> REQUIRED WORK: Gather all lines with "CROSS" from the records.

[Data excerpts]
================
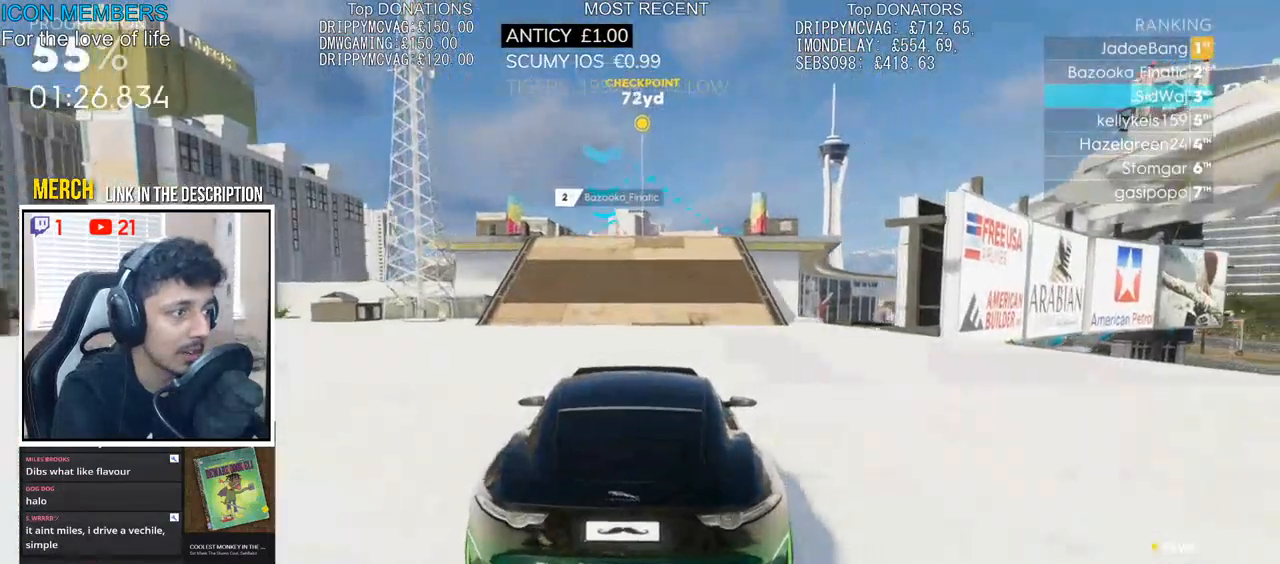
{"buttons": ["R2"], "left_stick": "right", "right_stick": "center", "events": [[150, "left_stick", "up-right"], [217, "left_stick", "center"], [483, "left_stick", "right"]]}
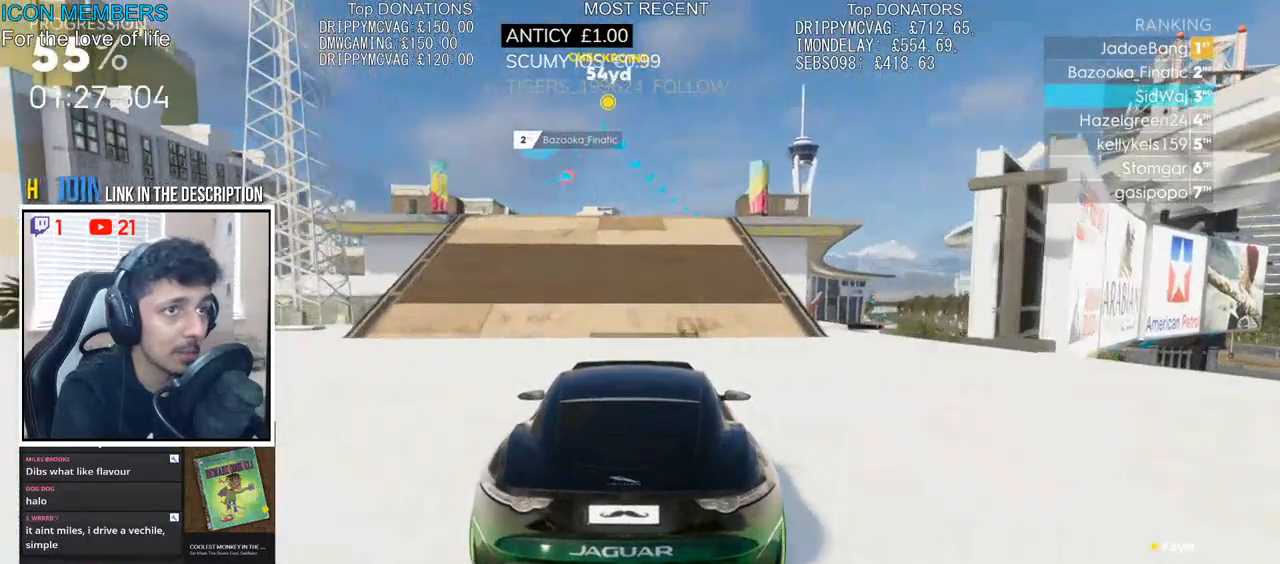
{"buttons": ["R2"], "left_stick": "center", "right_stick": "center", "events": [[117, "left_stick", "center"], [233, "left_stick", "right"], [417, "left_stick", "center"]]}
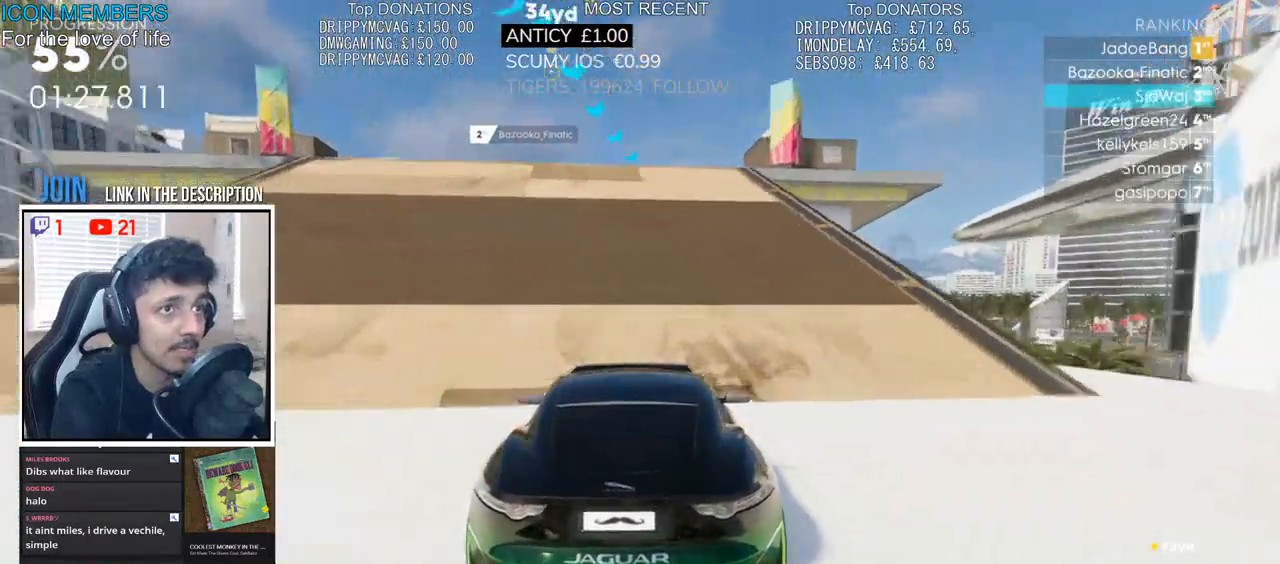
{"buttons": ["R2"], "left_stick": "right", "right_stick": "center", "events": [[100, "left_stick", "right"], [233, "left_stick", "center"], [367, "left_stick", "right"]]}
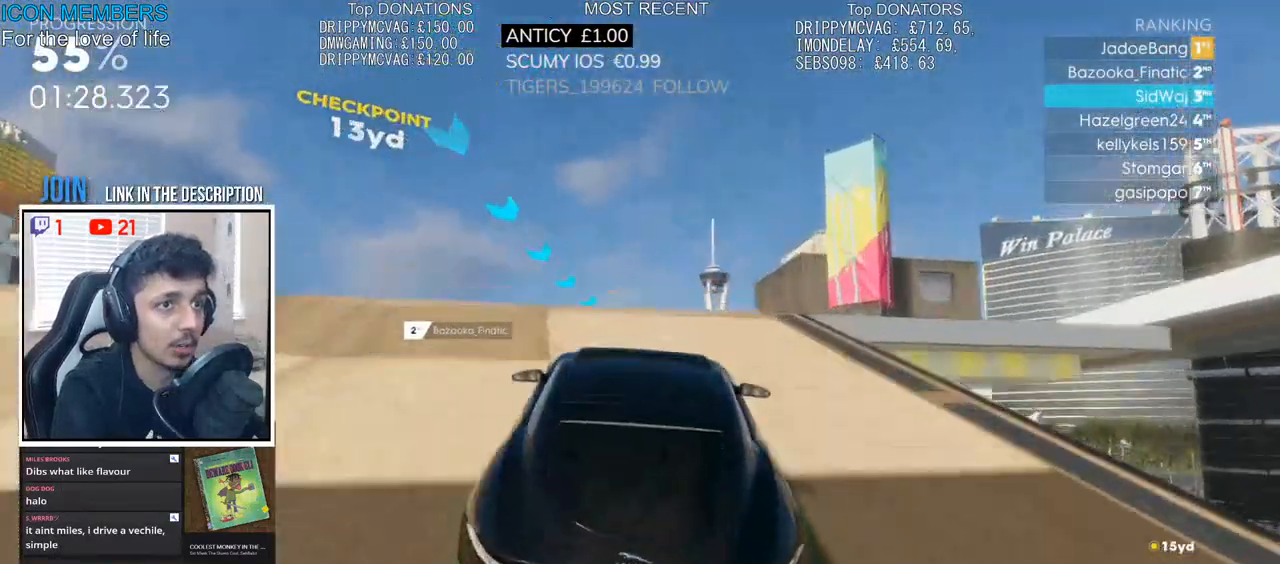
{"buttons": ["CROSS", "R2"], "left_stick": "up", "right_stick": "center", "events": [[267, "left_stick", "up"], [417, "CROSS", "down"]]}
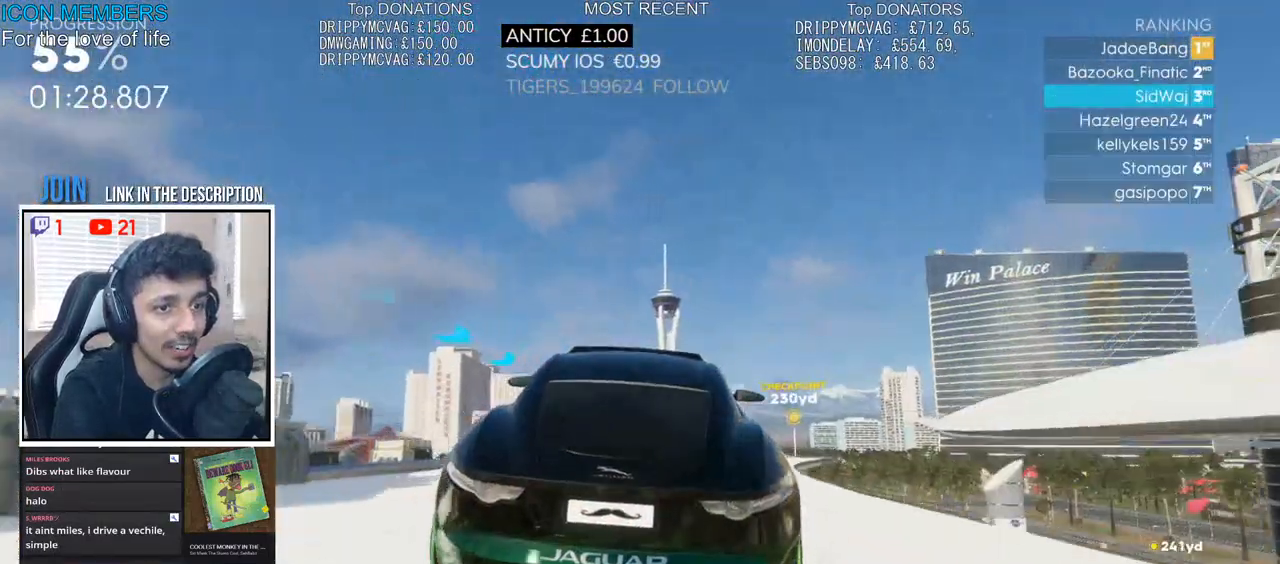
{"buttons": ["CROSS", "R2"], "left_stick": "center", "right_stick": "center", "events": [[167, "left_stick", "center"]]}
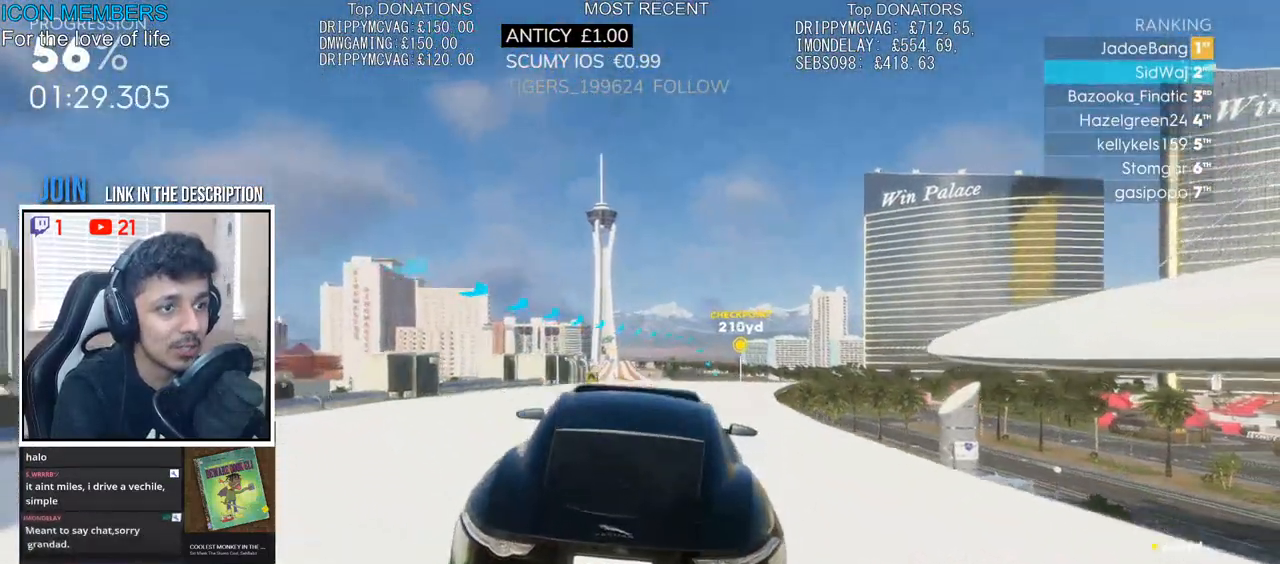
{"buttons": ["CROSS", "R2"], "left_stick": "right", "right_stick": "center", "events": [[33, "left_stick", "right"], [183, "left_stick", "center"], [417, "left_stick", "right"]]}
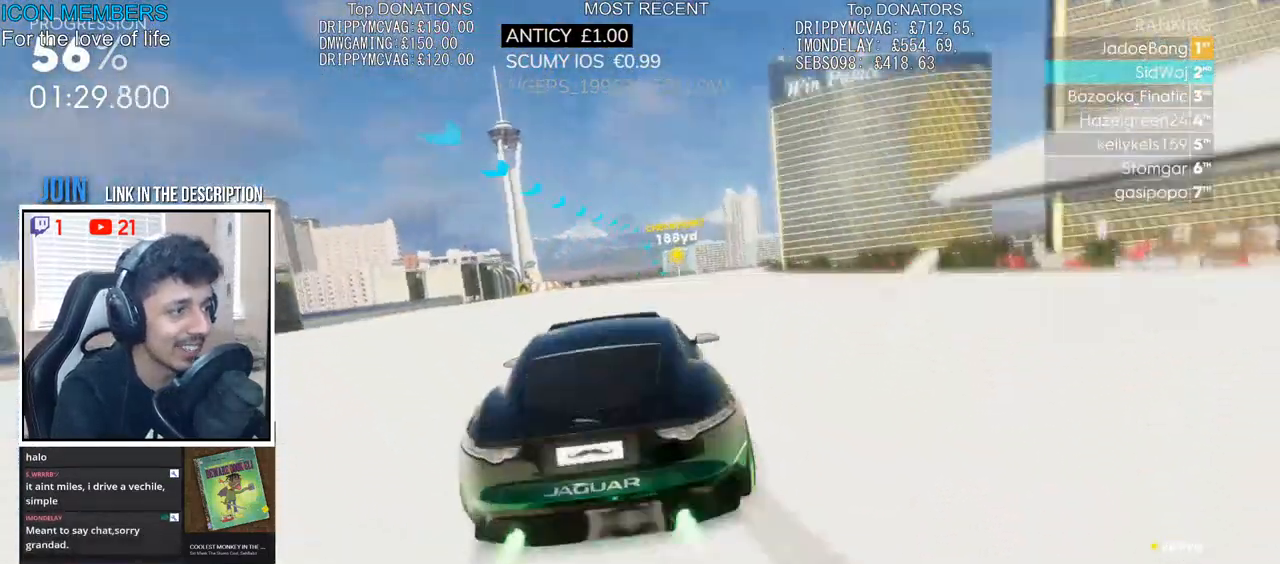
{"buttons": ["R2"], "left_stick": "right", "right_stick": "center", "events": [[133, "CROSS", "up"], [233, "left_stick", "center"], [467, "left_stick", "right"]]}
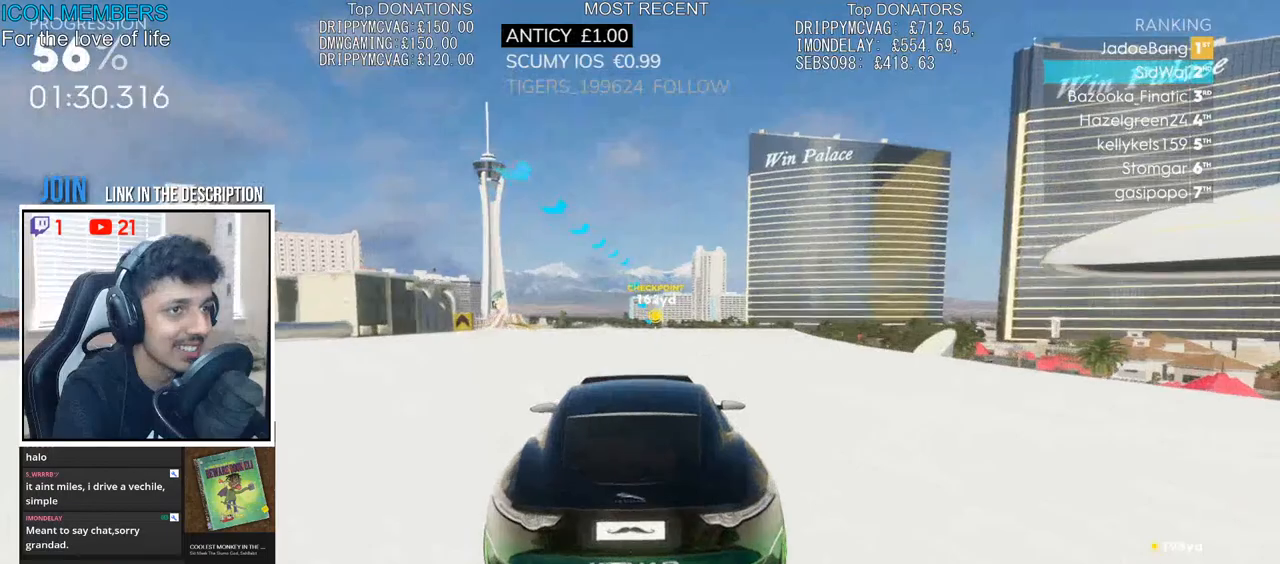
{"buttons": ["R2"], "left_stick": "center", "right_stick": "center", "events": [[100, "left_stick", "center"]]}
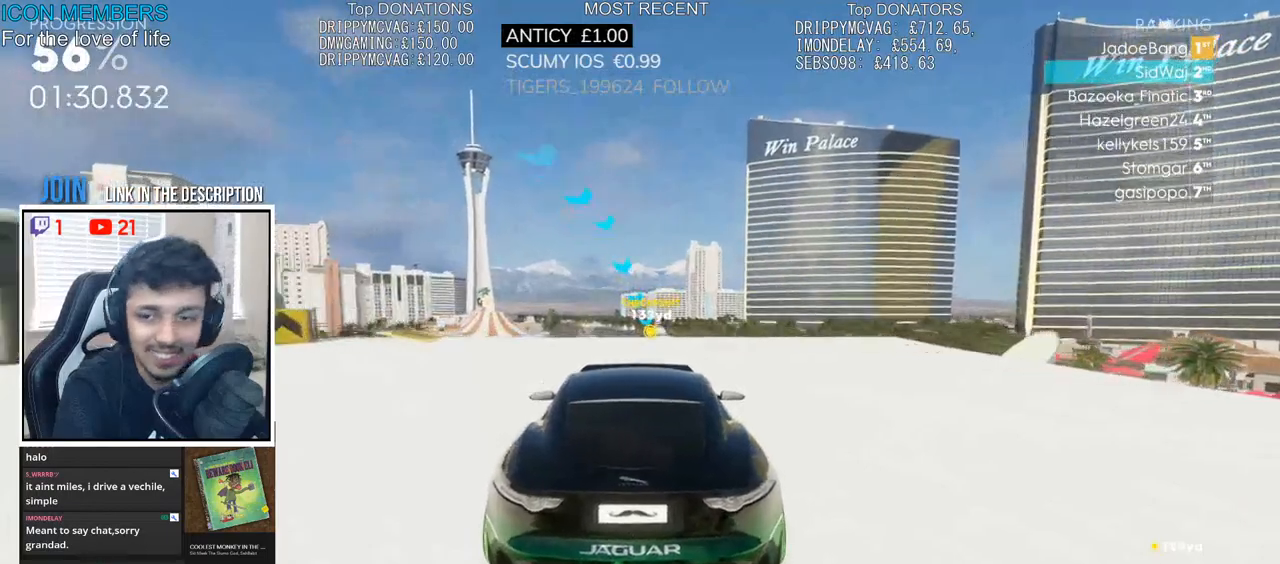
{"buttons": ["R2"], "left_stick": "up", "right_stick": "center", "events": [[350, "left_stick", "up"]]}
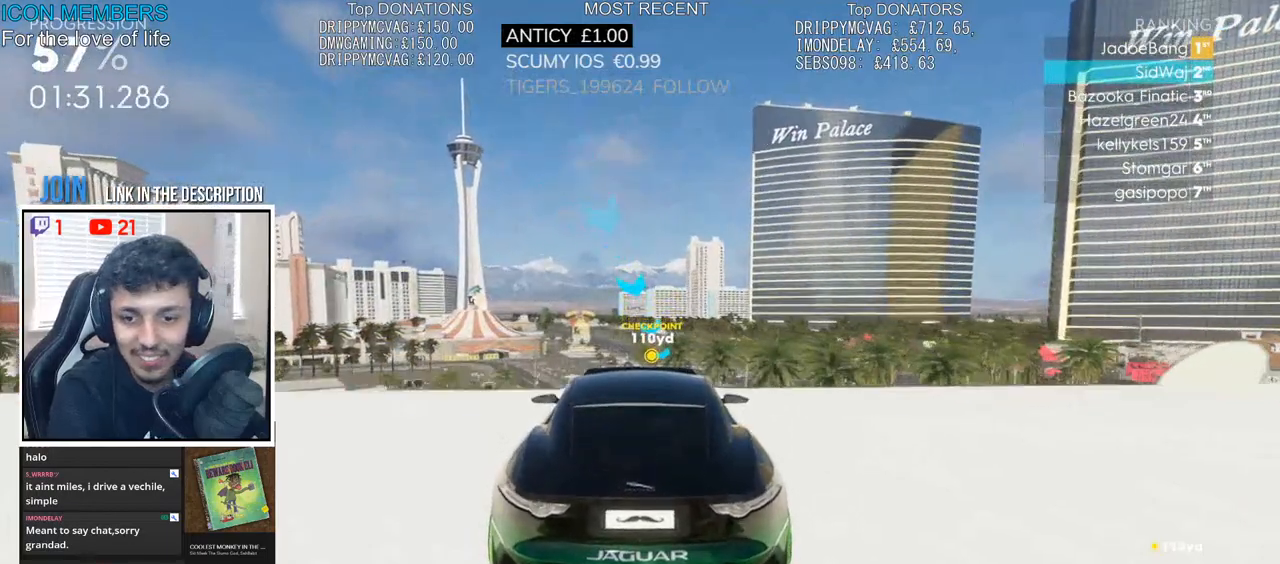
{"buttons": ["R2"], "left_stick": "center", "right_stick": "center", "events": [[417, "left_stick", "center"]]}
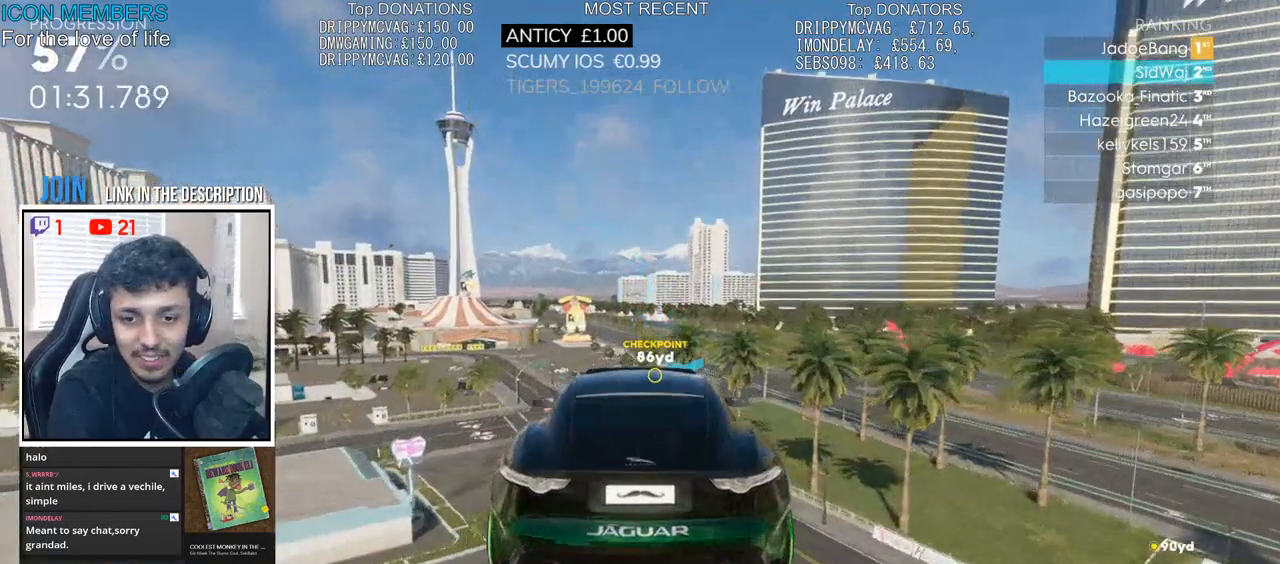
{"buttons": ["R2"], "left_stick": "center", "right_stick": "center", "events": [[300, "left_stick", "left"], [433, "left_stick", "center"]]}
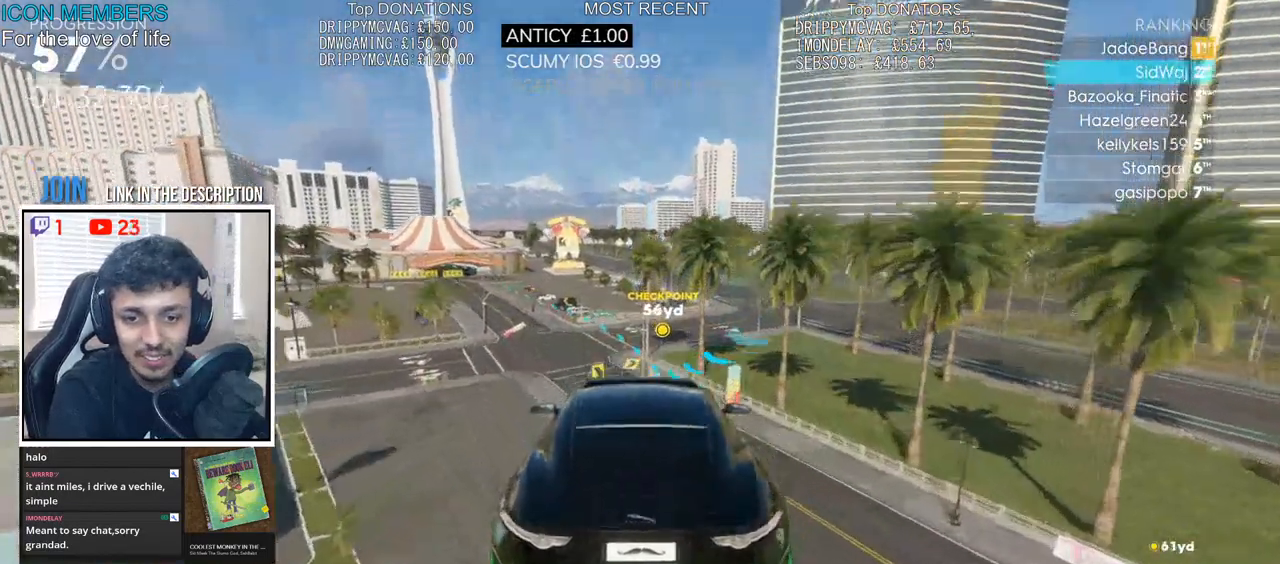
{"buttons": ["R2"], "left_stick": "left", "right_stick": "center", "events": [[50, "left_stick", "left"]]}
================
> TASK ANSWER:
{"buttons": ["CROSS", "R2"], "left_stick": "up", "right_stick": "center", "events": [[267, "left_stick", "up"], [417, "CROSS", "down"]]}
{"buttons": ["CROSS", "R2"], "left_stick": "center", "right_stick": "center", "events": [[167, "left_stick", "center"]]}
{"buttons": ["CROSS", "R2"], "left_stick": "right", "right_stick": "center", "events": [[33, "left_stick", "right"], [183, "left_stick", "center"], [417, "left_stick", "right"]]}
{"buttons": ["R2"], "left_stick": "right", "right_stick": "center", "events": [[133, "CROSS", "up"], [233, "left_stick", "center"], [467, "left_stick", "right"]]}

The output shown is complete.